- _What the task asks_:
Please pull the classification lines, kingdom through family, from each of the rows below and copy them word for word, leaving out the pictures.

- _Source data_:

────────────────────

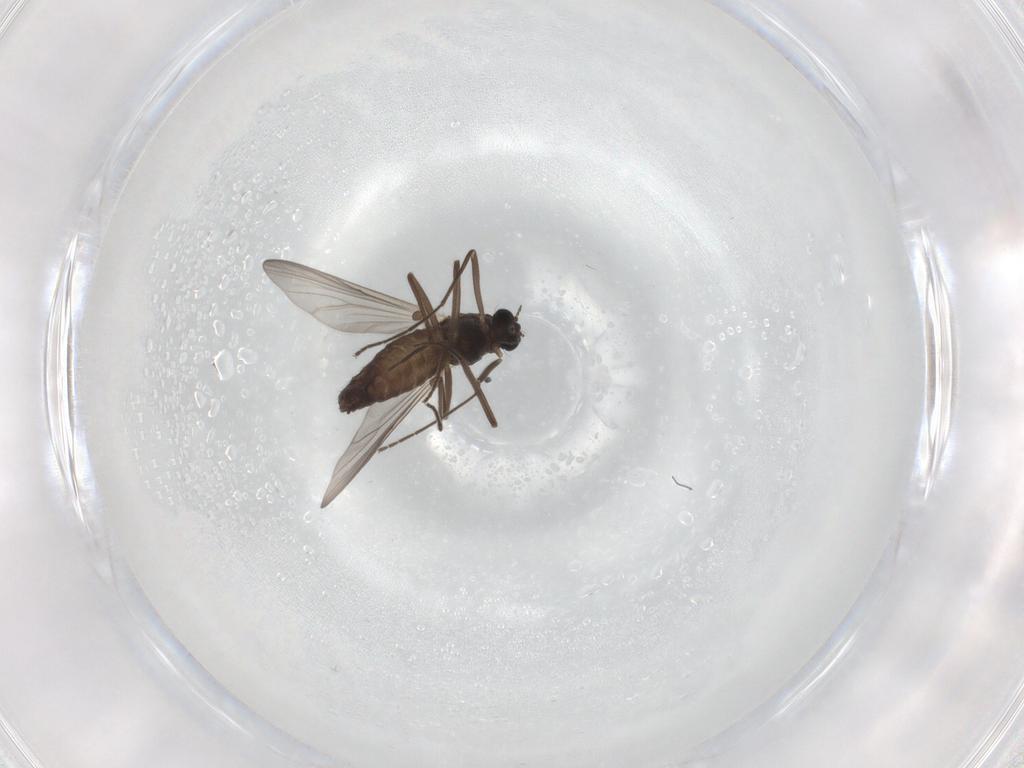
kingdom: Animalia
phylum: Arthropoda
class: Insecta
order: Diptera
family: Chironomidae
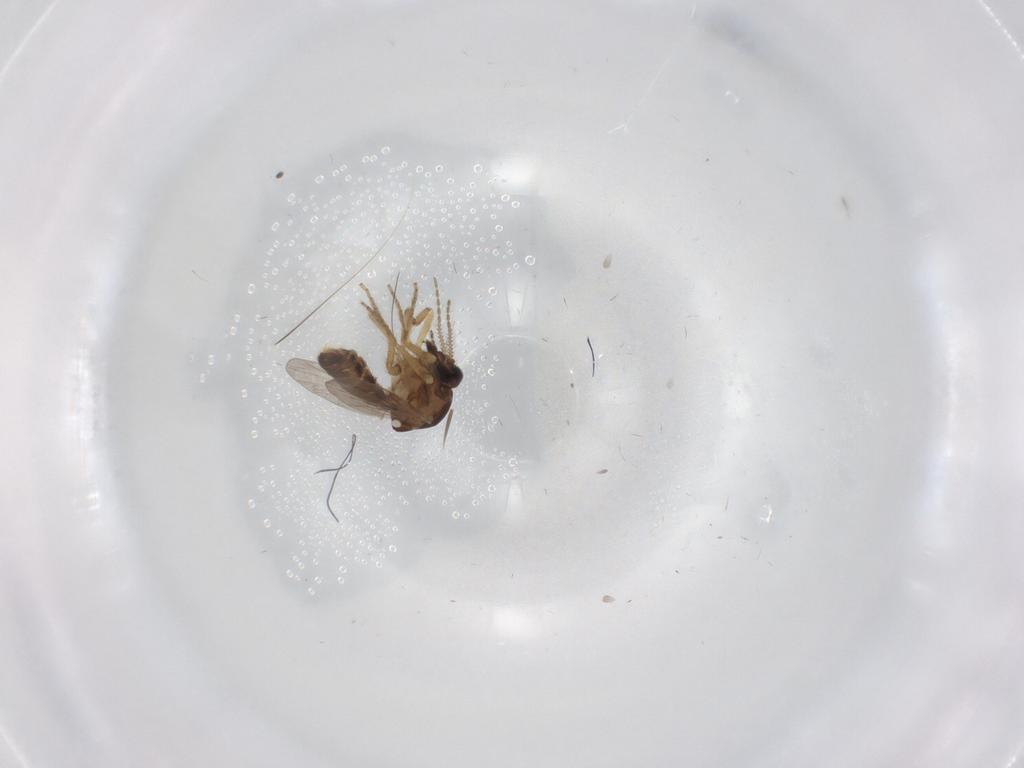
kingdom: Animalia
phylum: Arthropoda
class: Insecta
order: Diptera
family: Ceratopogonidae
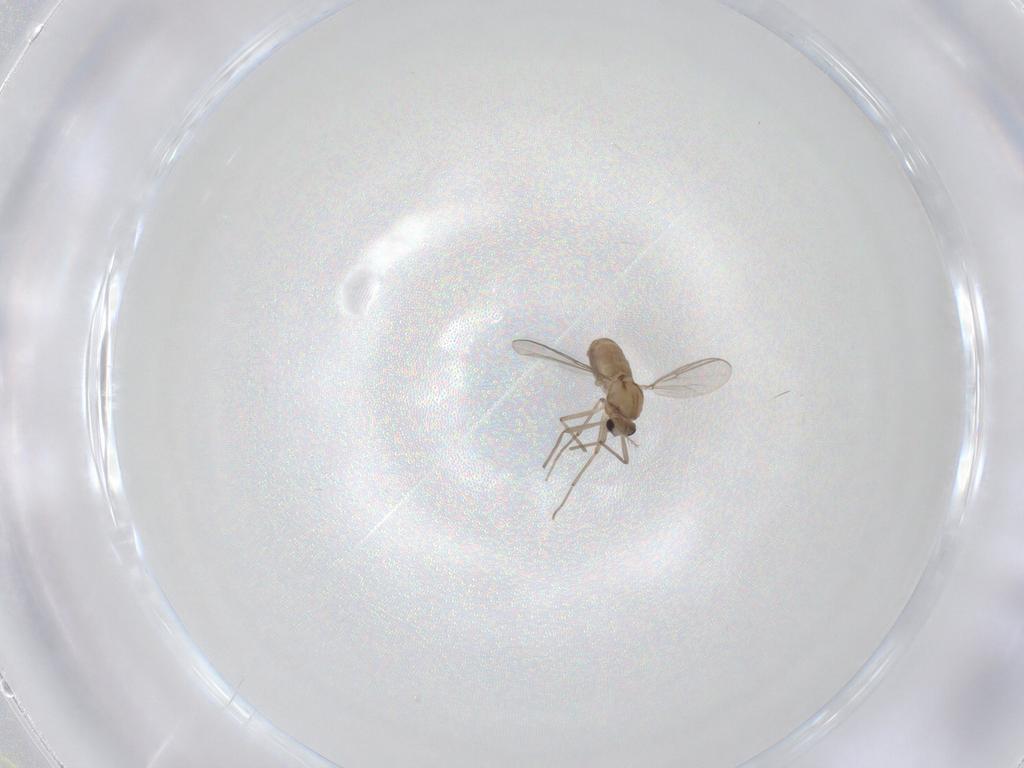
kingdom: Animalia
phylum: Arthropoda
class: Insecta
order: Diptera
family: Chironomidae
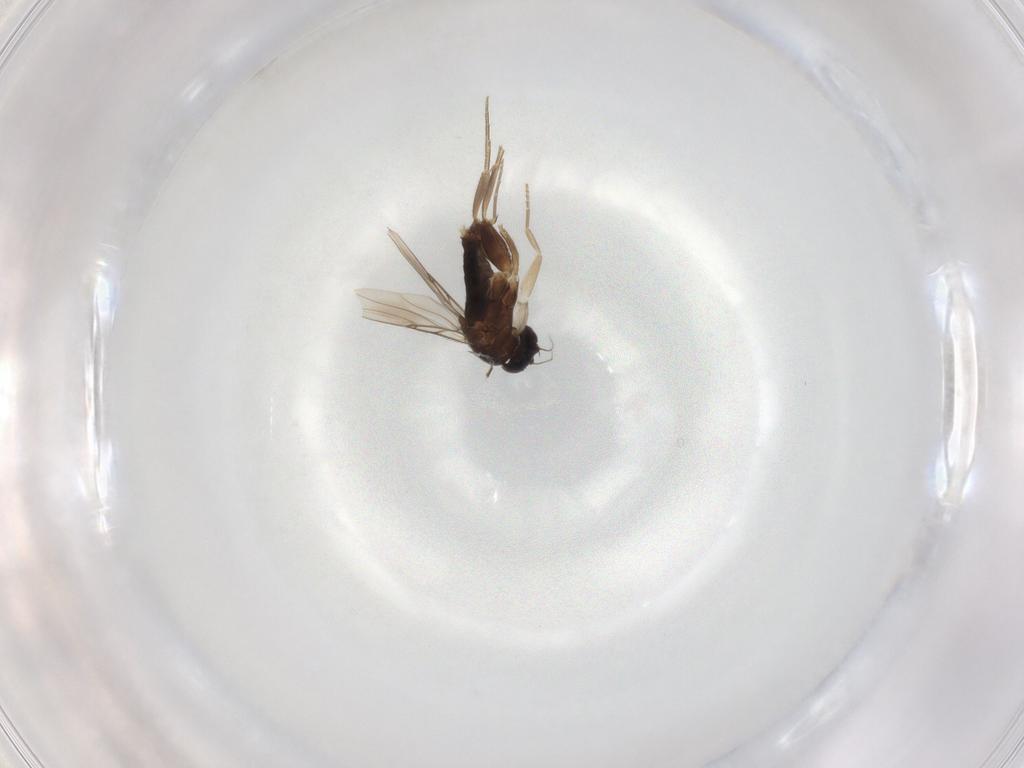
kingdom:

────────────────────

- _Full answer_:
kingdom: Animalia
phylum: Arthropoda
class: Insecta
order: Diptera
family: Chironomidae
kingdom: Animalia
phylum: Arthropoda
class: Insecta
order: Diptera
family: Ceratopogonidae
kingdom: Animalia
phylum: Arthropoda
class: Insecta
order: Diptera
family: Chironomidae
kingdom:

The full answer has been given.